Boone might seem a more obvious place to find Austin’s influence than all of those rockabillies. But Austin had, after all, also been that high-energy Charleston-era rhythm singer, and still could be. He proved quite accepting to that new genre-fusing sound. He spent seven years on the road with the young son of his first cousin, Tommy Overstreet, who, in keeping with Austin’s penchant for snappy new names, he dubbed “Tommy Dean from Abilene.”

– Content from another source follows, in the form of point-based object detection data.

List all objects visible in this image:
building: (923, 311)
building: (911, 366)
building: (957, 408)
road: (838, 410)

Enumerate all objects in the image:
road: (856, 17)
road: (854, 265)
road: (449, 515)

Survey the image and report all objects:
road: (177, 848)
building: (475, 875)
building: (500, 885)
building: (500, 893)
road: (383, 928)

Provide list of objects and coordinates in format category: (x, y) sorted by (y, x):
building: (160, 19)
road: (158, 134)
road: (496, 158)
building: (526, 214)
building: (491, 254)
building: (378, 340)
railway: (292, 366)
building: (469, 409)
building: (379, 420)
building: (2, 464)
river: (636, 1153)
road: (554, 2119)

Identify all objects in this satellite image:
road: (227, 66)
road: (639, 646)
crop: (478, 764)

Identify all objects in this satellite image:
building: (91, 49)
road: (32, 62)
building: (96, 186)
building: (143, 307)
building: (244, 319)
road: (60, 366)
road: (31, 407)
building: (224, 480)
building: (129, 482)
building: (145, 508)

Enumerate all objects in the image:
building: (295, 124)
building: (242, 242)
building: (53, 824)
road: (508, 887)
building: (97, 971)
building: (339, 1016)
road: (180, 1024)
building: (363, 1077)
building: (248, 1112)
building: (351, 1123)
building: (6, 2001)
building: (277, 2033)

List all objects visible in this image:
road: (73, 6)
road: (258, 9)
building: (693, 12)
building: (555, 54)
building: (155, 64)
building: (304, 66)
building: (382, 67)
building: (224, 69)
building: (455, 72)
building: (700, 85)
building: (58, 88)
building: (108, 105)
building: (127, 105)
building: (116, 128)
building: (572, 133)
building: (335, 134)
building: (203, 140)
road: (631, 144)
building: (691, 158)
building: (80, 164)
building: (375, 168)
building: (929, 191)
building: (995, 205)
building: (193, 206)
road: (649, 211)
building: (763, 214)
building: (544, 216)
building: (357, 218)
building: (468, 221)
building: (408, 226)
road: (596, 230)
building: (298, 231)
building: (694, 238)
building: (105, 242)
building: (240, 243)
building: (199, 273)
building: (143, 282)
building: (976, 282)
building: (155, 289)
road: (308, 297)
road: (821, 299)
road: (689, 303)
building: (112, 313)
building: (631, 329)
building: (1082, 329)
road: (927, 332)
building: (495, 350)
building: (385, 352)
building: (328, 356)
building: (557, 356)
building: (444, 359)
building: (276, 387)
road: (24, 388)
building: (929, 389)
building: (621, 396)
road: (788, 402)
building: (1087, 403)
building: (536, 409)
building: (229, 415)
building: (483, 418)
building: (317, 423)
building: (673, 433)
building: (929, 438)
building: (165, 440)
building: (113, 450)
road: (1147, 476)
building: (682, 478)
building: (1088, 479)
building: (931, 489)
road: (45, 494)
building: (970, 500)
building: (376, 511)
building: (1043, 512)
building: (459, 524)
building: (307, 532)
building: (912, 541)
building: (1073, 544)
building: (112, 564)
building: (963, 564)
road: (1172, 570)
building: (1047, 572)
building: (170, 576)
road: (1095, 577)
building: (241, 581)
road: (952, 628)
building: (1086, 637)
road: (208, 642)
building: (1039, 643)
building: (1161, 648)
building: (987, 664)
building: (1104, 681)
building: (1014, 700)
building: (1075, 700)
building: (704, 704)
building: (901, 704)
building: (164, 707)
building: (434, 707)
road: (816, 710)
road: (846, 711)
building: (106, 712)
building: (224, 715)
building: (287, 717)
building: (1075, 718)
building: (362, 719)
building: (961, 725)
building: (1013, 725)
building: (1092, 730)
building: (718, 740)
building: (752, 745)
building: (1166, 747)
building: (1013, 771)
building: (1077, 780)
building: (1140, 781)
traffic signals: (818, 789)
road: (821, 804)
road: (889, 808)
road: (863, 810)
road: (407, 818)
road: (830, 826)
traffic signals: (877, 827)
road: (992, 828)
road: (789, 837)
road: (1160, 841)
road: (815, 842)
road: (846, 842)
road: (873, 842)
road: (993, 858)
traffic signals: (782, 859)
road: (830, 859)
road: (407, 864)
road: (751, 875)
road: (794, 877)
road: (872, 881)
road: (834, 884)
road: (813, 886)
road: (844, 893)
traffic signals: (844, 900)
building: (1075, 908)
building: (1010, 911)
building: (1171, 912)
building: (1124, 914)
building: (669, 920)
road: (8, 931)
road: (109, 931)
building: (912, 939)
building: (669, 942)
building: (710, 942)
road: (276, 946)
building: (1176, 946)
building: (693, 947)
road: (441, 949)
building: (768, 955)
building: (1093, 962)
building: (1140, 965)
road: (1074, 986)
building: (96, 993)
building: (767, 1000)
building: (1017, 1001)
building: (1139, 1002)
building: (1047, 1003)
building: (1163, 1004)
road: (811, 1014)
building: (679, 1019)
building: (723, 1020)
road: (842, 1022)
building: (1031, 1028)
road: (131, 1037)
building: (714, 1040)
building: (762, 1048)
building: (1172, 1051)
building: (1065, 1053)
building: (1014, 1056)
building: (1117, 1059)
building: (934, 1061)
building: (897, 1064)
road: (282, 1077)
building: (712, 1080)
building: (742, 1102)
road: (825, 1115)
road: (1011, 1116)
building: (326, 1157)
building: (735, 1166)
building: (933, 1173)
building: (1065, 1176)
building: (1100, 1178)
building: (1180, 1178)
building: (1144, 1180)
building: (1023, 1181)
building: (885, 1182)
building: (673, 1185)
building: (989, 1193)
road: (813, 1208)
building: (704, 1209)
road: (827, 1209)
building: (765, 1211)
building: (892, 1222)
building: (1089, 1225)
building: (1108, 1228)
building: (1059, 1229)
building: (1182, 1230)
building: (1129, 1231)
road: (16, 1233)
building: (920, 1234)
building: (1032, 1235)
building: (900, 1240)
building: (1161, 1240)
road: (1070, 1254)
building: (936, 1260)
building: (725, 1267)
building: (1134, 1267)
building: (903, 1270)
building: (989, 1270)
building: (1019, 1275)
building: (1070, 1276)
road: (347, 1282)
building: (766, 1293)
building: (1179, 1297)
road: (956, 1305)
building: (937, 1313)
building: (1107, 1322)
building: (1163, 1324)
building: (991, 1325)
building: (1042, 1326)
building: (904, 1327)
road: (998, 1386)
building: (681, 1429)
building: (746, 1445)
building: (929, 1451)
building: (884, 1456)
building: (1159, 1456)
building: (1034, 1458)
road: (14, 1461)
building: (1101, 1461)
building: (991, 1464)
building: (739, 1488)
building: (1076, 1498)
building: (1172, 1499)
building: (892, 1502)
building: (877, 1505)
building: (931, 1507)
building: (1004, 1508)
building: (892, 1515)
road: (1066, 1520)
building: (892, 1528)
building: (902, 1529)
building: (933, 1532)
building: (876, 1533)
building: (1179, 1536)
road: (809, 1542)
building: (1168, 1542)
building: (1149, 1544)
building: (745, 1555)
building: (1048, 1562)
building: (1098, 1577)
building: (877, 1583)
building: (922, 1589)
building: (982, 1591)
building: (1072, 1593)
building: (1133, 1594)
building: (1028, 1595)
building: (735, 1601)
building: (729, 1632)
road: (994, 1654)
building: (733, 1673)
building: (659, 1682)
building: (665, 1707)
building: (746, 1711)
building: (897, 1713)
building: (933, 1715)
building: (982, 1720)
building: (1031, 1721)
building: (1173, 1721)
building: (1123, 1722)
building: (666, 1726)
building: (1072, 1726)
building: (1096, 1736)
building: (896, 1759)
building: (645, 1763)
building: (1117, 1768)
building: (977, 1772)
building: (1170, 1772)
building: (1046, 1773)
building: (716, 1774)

Overstreet, who is usually referred to as Gene’s nephew, first recorded in Clovis, New Mexico, and knew Buddy Holly, Buddy Knox, the Fireballs and other rising southwestern rock acts. Overstreet recalls vividly that Austin, by then in his late 50s, would announce slyly, after charming the audience with his own hits: “Now, ladies and gentlemen; you know I have a nephew who’s come along with me, from Abilene, Texas. So many of these young people are shaking their legs and doing that stuff — but not my nephew. He’s a good kid. Would you please welcome — Tommy Dean from Abilene!”
“And I’d come out,” Overstreet continues, “and before I’d sing a thing he’d say, ‘I’ve told these fine people about you, and how sweet and kind you are, and nice, and how you don’t believe in that rock ‘n’ roll. Why don’t you sing us a song and show them.’ And I’d go ‘Hey Baby!’ — and slam into Roy Orbison’s ‘Ooby Dooby’ like mad, and he’d shrug — and join on the piano!”